Data Eng Weekly

Hadoop Weekly Issue #9

17 March 2013

The Hadoop news stream has calmed down significantly since the numerous announcements surrounding Strata and Hadoop Summit, but we have a lot of interesting articles and two exciting project announcements this week. There were also a number of impassioned discussions about the role of enterprise in Apache Hadoop, which probably could fill an entire issue. Rather than cataloging those links, though, I've included a single link to a complication of articles and kept the bulk of this issue technical.

Thanks to everyone who has been spreading the word about Hadoop Weekly -- it reached 400 subscribers over the past week. As always, feel free to send me feedback about the content of the newsletter via twitter @joecrobak or by reaching out to |redacted| (you might notice that this issue doesn't contain any event announcements -- I've found it difficult to keep on top of them -- but please let me know if you miss that section).


Hortonworks has partnered with Microsoft to help run Apache Hadoop on Windows, and they recently released a beta version of Hortonworks Data Platform with Windows support. In the process of building this support, an impressive amount of features and improvements were added to Hadoop. Some details including a list of the most notable work done is featured on the Hortonworks blog. They also have published a blog post with a tutorial for running Hadoop on Windows.

Quantcast has used Hadoop to process data for the past several years. After identifying some inefficiencies in HDFS and MapReduce, they adopted Kosmos FS (KFS) and evolved the codebase to produce Quantcast FS (QFS) as well as implemented a new sort algorithm, QuantSort.
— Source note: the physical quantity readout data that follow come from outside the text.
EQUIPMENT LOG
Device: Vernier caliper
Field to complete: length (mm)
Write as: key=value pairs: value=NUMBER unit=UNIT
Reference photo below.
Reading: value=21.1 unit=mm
In this interview, the leader of Quantcast's R&D team and the creator of KFS describe the motivation and history of these features.

There has been a lot of conversations about proprietary vs. open source Hadoop stacks. Alex Popescu highlights a key paragraph from the ReadWrite article that spurred a large amount of conversation, as well as links to a number of articles expressing viewpoints on both sides of the debate.
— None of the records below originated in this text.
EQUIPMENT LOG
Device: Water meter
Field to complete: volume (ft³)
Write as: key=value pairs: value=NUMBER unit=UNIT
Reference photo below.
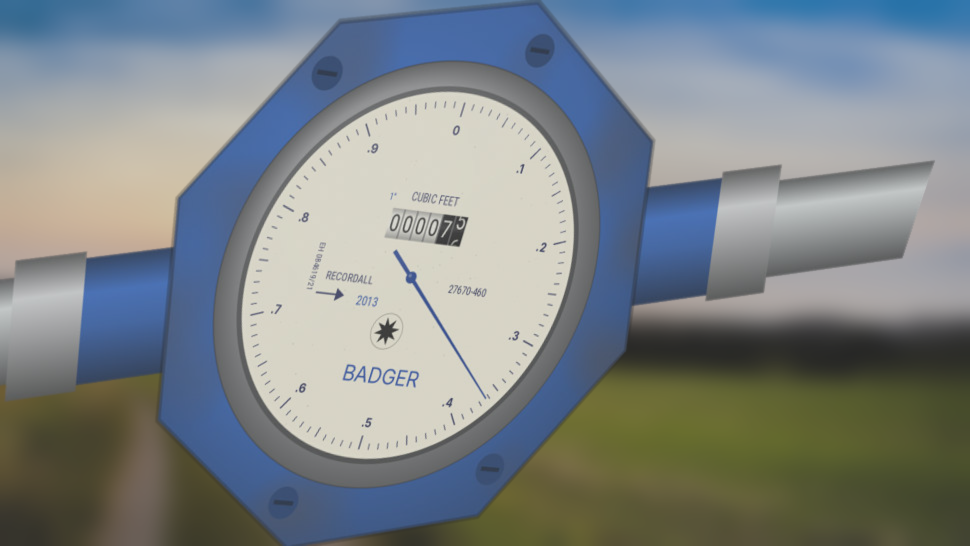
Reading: value=75.36 unit=ft³
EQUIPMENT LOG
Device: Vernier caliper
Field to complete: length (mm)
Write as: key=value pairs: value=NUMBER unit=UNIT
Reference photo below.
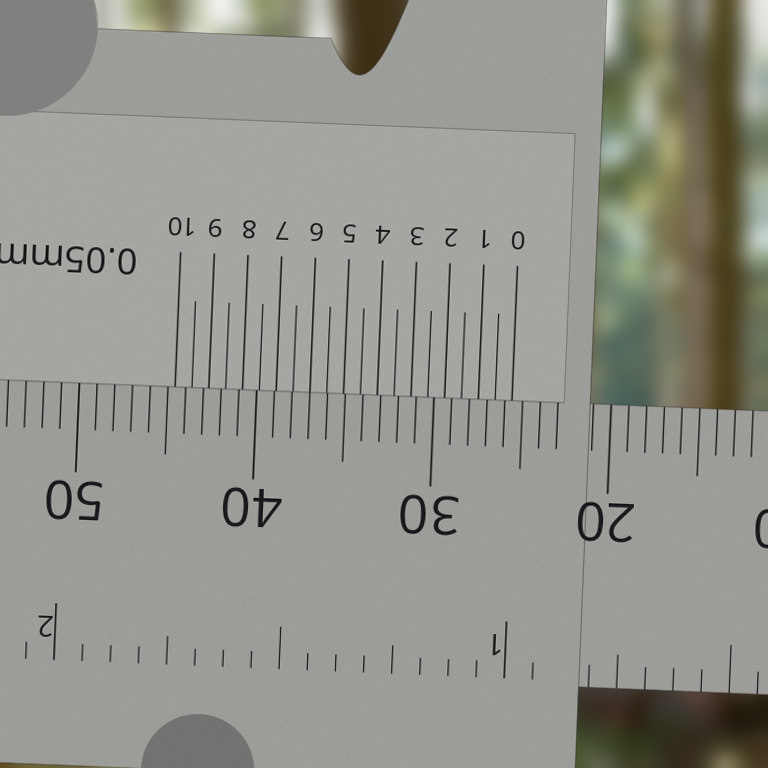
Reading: value=25.6 unit=mm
Monash Research has an update on YARN, including information on when it should become stable. The article also talks about Tez (the new framework being developed to speed up Hive and Pig execution), comparing its features to those of Spark.

"Running the Largest Hadoop DFS Cluster" is a presentation by Hairon Kuang of Facebook about operating their 100 PB HDFS cluster. In the talk, she covers a number of interesting topics, such as Facebook's highly-available NameNode, their use of NameNode federation, and raid encoding for more efficient data storage.

WanDisco is offering free online training for Hadoop -- classes cover of HDFS, MapReduce and HBase.

Amazon and other cloud providers offer services for running Hadoop in the cloud, but there are often advantages of running and configuring your own cluster. In this post, the author details a number of interesting tricks for running Hadoop in AWS, including generating "rack" information based upon availability zone, using spot instances for task trackers, and a couple of other neat tricks. Worth a read if you're running or thinking of running Hadoop in the cloud.

Many Hadoop clusters user gigabit ethernet, and we're starting to see more adoption of 10-gigabit ethernet. D.K. Panda from Ohio State has been evaluating the effect of infiband and other high performance networks on HDFS, MapReduce, and HBase workloads. He shares some preliminary results on small (<25 node) clusters in this presentation.

Tony Baer of Ovum provides a detailed look at Intel's Hadoop strategy. This is the first information I've heard about their software suite, which includes a deployment and configuration system to setup Intel's optimizations. In addition to optimizations, Intel is bringing hardware-based encryption to Hadoop (and they seem to hope to integrate this into Hadoop (see e.g. HADOOP-9331).


Parquet is a new columnar format that's been jointly developed by Cloudera and Twittter (and Criteo). Unlike Trevni, the columnar storage format supported by Apache Avro, Parquet is not tied to a single serialization framework, and it will support Protobuf, Thrift, and Avro. Parquet also has a number of advanced features such as per-column encoding (run-length, delta, etc) and a file metadata footer. At this time, Parquet has MapReduce and Apache Pig bindings. Currently under development are Apache Hive SerDes, Cascading taps, and new types of data encoding (run-length, delta, etc).

Kiji is an api and set of tools for writing applications atop of HBase. The first component release (a few months ago) was KijiSchema, for creating tables in Kiji. This week, KijiMR was released, which is a set of MapReduce libraries for Kiji. KijiMR includes Bulk importers, Gathers&Producers for accessing and populating Kiji data via MR, command-line tools, and several other features.